◆ **Aufgabe**
Gib den folgenden Auszug über die Sendung des Mönchs heute vollständig und Wort für Wort wieder.

◆ **Bereitgestellter Auszug**
* * *

4. Die Sendung des Mönchs heute

            Unsere ganze monastische Ausbildung hat uns darauf vorbereitet, für die Kirche zu leben, Zeugen für die Kirche und ihre Sendung zu sein, für das Evangelium, die christlichen Werte. Jetzt müssen wir allmählich lernen, nicht nur für die Kirche zu leben, sondern in der Kirche für die Welt zu leben, die »communio« zu leben, die Gemeinschaft, jene göttliche Wirklichkeit par excellence. Und zwar mit allen Dimensionen unserer  pluralistischen Welt.

            Wenn wir die Lehre des Zweiten Vatikanischen Konzils ernst nehmen, dass die Kirche ihrem Wesen nach missionarisch ist, d.h. dass sie eine Sendung hat, dass sie in der Gesellschaft Zeugnis ablegen soll für die Botschaft Christi, dann wird deutlich, was oben bereits angedeutet war: wir können die Rolle des Mönchtums in der heutigen Gesellschaft nur angemessen beschreiben, indem wir die Bedürfnisse und Erwartungen dieser Gesellschaft, der Männer und Frauen unserer Zeit  beschreiben. Seinem Wesen nach verändert sich das Mönchsleben nicht, ebenso wenig wie sich das Wesen des christlichen Lebens ändert. Was sich verändert, ist jeweils die spezifische Form, in der das Mönchs­leben Sinn und Bedeutung hat, und zwar nicht nur für Christen, sondern für jeden Mann und jede Frau einer bestimmten Gesellschaft zu einer bestimmten Zeit. Die Nöte, Bedürfnisse und Erwartungen der Gesellschaft bestimmen zwar nicht das Wesen des Mönchtums, aber doch die Art und Weise, wie es seine Sendung erfüllen kann, den Menschen eine Antwort aus dem Glauben anzubieten.

* * *

◆ **Inhalt der Daten**
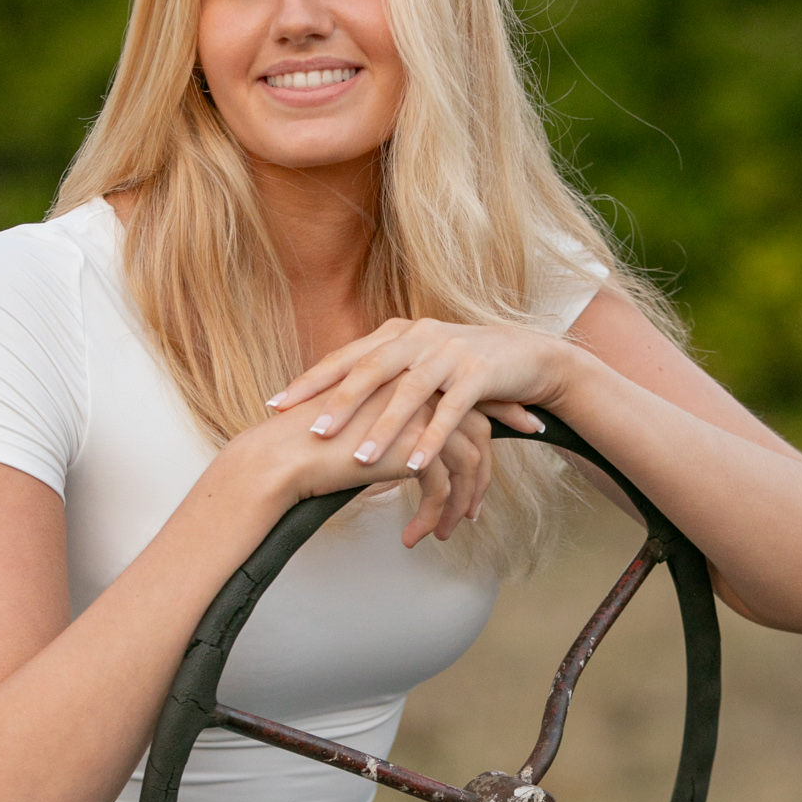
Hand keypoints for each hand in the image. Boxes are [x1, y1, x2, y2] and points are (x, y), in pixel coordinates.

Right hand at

* * *

◆ **Schriftliche Lösung**
4. Die Sendung des Mönchs heute

            Unsere ganze monastische Ausbildung hat uns darauf vorbereitet, für die Kirche zu leben, Zeugen für die Kirche und ihre Sendung zu sein, für das Evangelium, die christlichen Werte. Jetzt müssen wir allmählich lernen, nicht nur für die Kirche zu leben, sondern in der Kirche für die Welt zu leben, die »communio« zu leben, die Gemeinschaft, jene göttliche Wirklichkeit par excellence. Und zwar mit allen Dimensionen unserer  pluralistischen Welt.

            Wenn wir die Lehre des Zweiten Vatikanischen Konzils ernst nehmen, dass die Kirche ihrem Wesen nach missionarisch ist, d.h. dass sie eine Sendung hat, dass sie in der Gesellschaft Zeugnis ablegen soll für die Botschaft Christi, dann wird deutlich, was oben bereits angedeutet war: wir können die Rolle des Mönchtums in der heutigen Gesellschaft nur angemessen beschreiben, indem wir die Bedürfnisse und Erwartungen dieser Gesellschaft, der Männer und Frauen unserer Zeit  beschreiben. Seinem Wesen nach verändert sich das Mönchsleben nicht, ebenso wenig wie sich das Wesen des christlichen Lebens ändert. Was sich verändert, ist jeweils die spezifische Form, in der das Mönchs­leben Sinn und Bedeutung hat, und zwar nicht nur für Christen, sondern für jeden Mann und jede Frau einer bestimmten Gesellschaft zu einer bestimmten Zeit. Die Nöte, Bedürfnisse und Erwartungen der Gesellschaft bestimmen zwar nicht das Wesen des Mönchtums, aber doch die Art und Weise, wie es seine Sendung erfüllen kann, den Menschen eine Antwort aus dem Glauben anzubieten.